Ubah paragraf yang dimulai dengan "Dalam Islam, konsep" pada teks tentang karma dalam Islam menjadi daftar poin singkat. Fakta utamanya harus tetap ada.

### Teks Bacaan
━━━━━━━━━━
Liputan6.com, Jakarta - Konsep karma seringkali dikaitkan dengan siklus sebab-akibat dalam berbagai kepercayaan. Namun, bagaimana pandangan Islam mengenai karma dalam Islam?
Islam memiliki konsep balasan perbuatan yang mendalam, meskipun tidak menggunakan istilah "karma" secara harfiah. Setiap tindakan, baik atau buruk, akan mendapatkan konsekuensinya.
Menurut Al-Muasu’ah Al-Muyassarah, karma dalam ajaran Hindu diartikan sebagai "hukum balasan" yang berdasarkan keadilan murni. Istilah karma sendiri secara harfiah berasal dari bahasa Sansekerta yang berarti perbuatan.
Berikut Liputan6.com ulas lengkapnya melansir dari berbagai sumber, Rabu (3/8/2025).
Karma dalam Islam
Dalam Islam, konsep "karma" sebagaimana dipahami dalam agama Hindu atau Buddha tidak dikenal secara harfiah. Islam tidak mengenal adanya reinkarnasi atau siklus kelahiran kembali untuk menerima balasan dari perbuatan di kehidupan sebelumnya.
━━━━━━━━━━
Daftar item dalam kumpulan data
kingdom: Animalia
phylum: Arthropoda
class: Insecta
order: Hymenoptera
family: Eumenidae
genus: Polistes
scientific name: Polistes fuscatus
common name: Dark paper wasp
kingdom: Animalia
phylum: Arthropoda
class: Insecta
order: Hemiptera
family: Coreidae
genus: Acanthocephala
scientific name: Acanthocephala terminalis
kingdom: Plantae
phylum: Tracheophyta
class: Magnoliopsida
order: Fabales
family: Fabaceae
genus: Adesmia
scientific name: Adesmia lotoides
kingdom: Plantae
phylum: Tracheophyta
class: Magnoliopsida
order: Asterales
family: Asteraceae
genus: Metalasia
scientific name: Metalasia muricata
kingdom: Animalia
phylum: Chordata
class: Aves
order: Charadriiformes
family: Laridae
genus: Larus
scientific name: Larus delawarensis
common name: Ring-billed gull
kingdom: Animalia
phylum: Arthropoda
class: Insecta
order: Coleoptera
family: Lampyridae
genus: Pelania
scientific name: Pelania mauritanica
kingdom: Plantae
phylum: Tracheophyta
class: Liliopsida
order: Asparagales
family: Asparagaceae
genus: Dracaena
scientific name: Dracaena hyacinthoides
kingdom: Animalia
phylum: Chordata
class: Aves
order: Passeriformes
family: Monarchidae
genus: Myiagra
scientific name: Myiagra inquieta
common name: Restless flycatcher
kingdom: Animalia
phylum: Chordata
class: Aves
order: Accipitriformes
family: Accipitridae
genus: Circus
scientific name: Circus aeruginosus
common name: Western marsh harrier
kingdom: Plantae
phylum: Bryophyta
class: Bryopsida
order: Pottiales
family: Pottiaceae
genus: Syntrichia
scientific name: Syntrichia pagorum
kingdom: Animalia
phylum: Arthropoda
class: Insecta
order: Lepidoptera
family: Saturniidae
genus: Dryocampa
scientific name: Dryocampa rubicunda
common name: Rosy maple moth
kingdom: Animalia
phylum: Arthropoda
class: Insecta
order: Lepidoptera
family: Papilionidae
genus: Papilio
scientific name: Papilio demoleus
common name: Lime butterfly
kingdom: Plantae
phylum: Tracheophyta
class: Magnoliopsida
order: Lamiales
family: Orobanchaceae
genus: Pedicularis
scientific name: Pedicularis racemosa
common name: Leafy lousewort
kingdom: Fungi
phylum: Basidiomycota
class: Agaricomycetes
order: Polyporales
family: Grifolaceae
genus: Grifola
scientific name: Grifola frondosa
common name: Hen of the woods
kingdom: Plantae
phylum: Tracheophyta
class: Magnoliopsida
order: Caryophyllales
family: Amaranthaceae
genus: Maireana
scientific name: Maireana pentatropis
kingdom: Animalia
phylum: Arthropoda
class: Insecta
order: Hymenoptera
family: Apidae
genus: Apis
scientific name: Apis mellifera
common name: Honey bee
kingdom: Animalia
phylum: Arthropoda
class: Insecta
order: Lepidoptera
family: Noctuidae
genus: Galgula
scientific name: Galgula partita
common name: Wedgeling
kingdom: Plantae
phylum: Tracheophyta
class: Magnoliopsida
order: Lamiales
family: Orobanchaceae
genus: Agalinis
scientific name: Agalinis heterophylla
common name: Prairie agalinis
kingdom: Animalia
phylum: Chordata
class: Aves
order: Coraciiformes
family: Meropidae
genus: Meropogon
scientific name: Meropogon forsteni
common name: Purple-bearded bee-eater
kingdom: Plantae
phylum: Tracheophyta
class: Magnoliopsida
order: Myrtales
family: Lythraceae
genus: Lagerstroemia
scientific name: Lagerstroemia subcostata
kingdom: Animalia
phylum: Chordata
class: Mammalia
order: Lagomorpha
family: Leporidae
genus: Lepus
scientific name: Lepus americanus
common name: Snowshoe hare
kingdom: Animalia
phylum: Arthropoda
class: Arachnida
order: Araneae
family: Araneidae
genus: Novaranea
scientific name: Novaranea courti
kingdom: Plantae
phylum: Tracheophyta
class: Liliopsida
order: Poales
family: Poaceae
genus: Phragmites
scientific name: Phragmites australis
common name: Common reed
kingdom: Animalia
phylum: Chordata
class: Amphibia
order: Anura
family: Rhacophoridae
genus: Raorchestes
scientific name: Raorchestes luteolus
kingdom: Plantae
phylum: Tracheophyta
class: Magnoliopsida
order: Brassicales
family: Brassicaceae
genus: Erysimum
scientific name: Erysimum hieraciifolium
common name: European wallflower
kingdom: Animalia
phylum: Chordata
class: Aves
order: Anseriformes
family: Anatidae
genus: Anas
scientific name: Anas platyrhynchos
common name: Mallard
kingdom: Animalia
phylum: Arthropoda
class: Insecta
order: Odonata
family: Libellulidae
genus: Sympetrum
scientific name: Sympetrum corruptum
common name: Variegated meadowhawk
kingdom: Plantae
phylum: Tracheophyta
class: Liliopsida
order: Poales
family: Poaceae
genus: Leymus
━━━━━━━━━━
### Jawaban Tugas
- Islam tidak mengenal konsep karma secara harfiah seperti yang dipahami dalam agama Hindu atau Buddha.
- Islam tidak mengenal reinkarnasi atau siklus kelahiran kembali untuk menerima balasan atas perbuatan di kehidupan sebelumnya.